L'Ontario est la plus récente juridiction à serrer la vis à ces firmes: un projet de loi a été déposé à Queen's Park le 16 avril. En plus de bannir les frais facturés avant que les premiers services ne soient rendus, la province voisine impose une limite aux frais administratifs et introduit une période de réflexion de 10 jours pour les consommateurs avant de signer un contrat avec ces entreprises. Celles qui bafouent les règles risquent de perdre leur permis.

«En raison des restrictions annoncées par l'Ontario et des lois adoptées aux États-Unis et ailleurs, ces entreprises lorgnent maintenant le marché québécois, où il n'y a pas de contraintes semblables», dit Me Yannick Labelle, avocate pour l'Union des consommateurs.

Parmi les entreprises qui affirment, dans leurs publicités sur l'internet ou à la radio, pouvoir négocier à la baisse les dettes de consommateurs, on retrouve, outre Cambridge Life Solutions, 4 Piliers Groupe-Conseil, Total Debt Freedom, Debt.ca, et Canada Debt Settlements. Certaines de ces entreprises, actives surtout au Canada anglais, ont des sites web en français pour recruter des consommateurs québécois.

À l'OPC, on se dit «interpellé» par le rapport de l'Union des consommateurs. «Mais ce problème n'était pas sur notre radar», avoue le porte-parole de l'Office, Jean-Jacques Préaux. L'OPC ne sait pas combien d'entreprises offrent des services de règlement des dettes au Québec, et aucune plainte n'a été déposée à leur sujet.

Le ministre de la Justice du Québec, Bertrand Saint-Arnaud, est justement sur le point de déposer un projet de loi pour lutter contre le surendettement des ménages, dans le cadre de la troisième phase de la réforme de la Loi sur la protection du consommateur. Le gouvernement devrait en profiter pour interdire ces pratiques, selon l'Union des consommateurs.
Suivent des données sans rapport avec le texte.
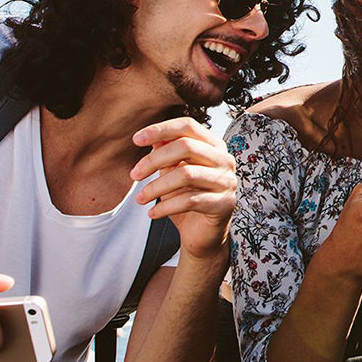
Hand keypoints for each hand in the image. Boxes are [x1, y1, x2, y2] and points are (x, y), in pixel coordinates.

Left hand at [132, 118, 239, 263]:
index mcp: (213, 146)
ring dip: (156, 187)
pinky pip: (189, 200)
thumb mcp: (172, 173)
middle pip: (186, 147)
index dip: (161, 129)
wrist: (202, 234)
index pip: (188, 126)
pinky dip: (165, 207)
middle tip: (134, 175)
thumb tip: (151, 137)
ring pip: (186, 174)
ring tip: (140, 198)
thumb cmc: (187, 199)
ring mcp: (227, 181)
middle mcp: (225, 159)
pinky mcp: (224, 203)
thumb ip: (166, 154)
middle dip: (154, 160)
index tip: (136, 139)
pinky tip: (152, 214)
Il serait cependant étonnant que des dispositions concernant les redresseurs financiers se retrouvent dans le projet de loi attendu. «Il est trop tard, le projet est déjà sur les rails, et il serait difficile d'ajouter des éléments supplémentaires», dit M. Préaux

Quand le négociateur se sert le premier...

Monique, une Montréalaise, endettée de 24 000$ sur des cartes de crédit et n'ayant que 28 000$ de revenu, a communiqué avec la firme Cambridge Life Solutions l'année dernière pour obtenir de l'aide. Les conseillers lui ont proposé un plan de remboursement prévoyant des paiements de 500$ par mois. Au bout de deux ans et demi, après avoir allongé 15 000$, elle serait libérée de ses dettes, lui a-t-on dit.

Dans les premiers mois du programme, la majeure partie des paiements ne servaient pas à payer les créanciers, mais à rétribuer Cambridge: en un an, la consommatrice devait payer des frais de 4238$ à l'entreprise. Ensuite, les frais étaient de 50$ par mois jusqu'à la fin du contrat. Au total, elle devait payer 5386$ pour les services de l'entreprise, soit l'équivalent de 22% du montant total de sa dette.

Autre problème: les revenus de la jeune femme étaient insuffisants pour soutenir les paiements convenus. Quelques mois plus tard, elle s'est retrouvée chez un syndic pour déclarer faillite. Mais Cambridge a conservé une bonne partie des frais administratifs payés par la cliente, tel que prévu au contrat.

L'Union des consommateurs s'est servie de ce cas pour illustrer le danger que posent les méthodes des redresseurs financiers. Les syndics de faillite font aussi une mise en garde à leur sujet. «Quand le consommateur se rend compte que son plan de remboursement ne correspond pas à sa capacité budgétaire, il a déjà payé beaucoup de frais, mais ses créanciers n'ont parfois rien reçu», explique Virginie Comtois, présidente du Conseil des syndics de faillite du Québec.

Curieusement, après nos demandes d'entrevue sur le dossier transmis à l'OPC à leur sujet, un porte-parole de Cambridge Life Solutions, William Scholz, des bureaux de l'entreprise en Californie, a affirmé que les services au Québec étaient suspendus pour le moment, le temps que «certaines directives internes soient changées pour se conformer à des politiques fédérales». Il a cependant été incapable de nous expliquer de quelles politiques il s'agissait, ni quels étaient les changements prévus. Les services devraient être à nouveau disponibles aux Québécois d'ici un mois, a indiqué M. Scholz.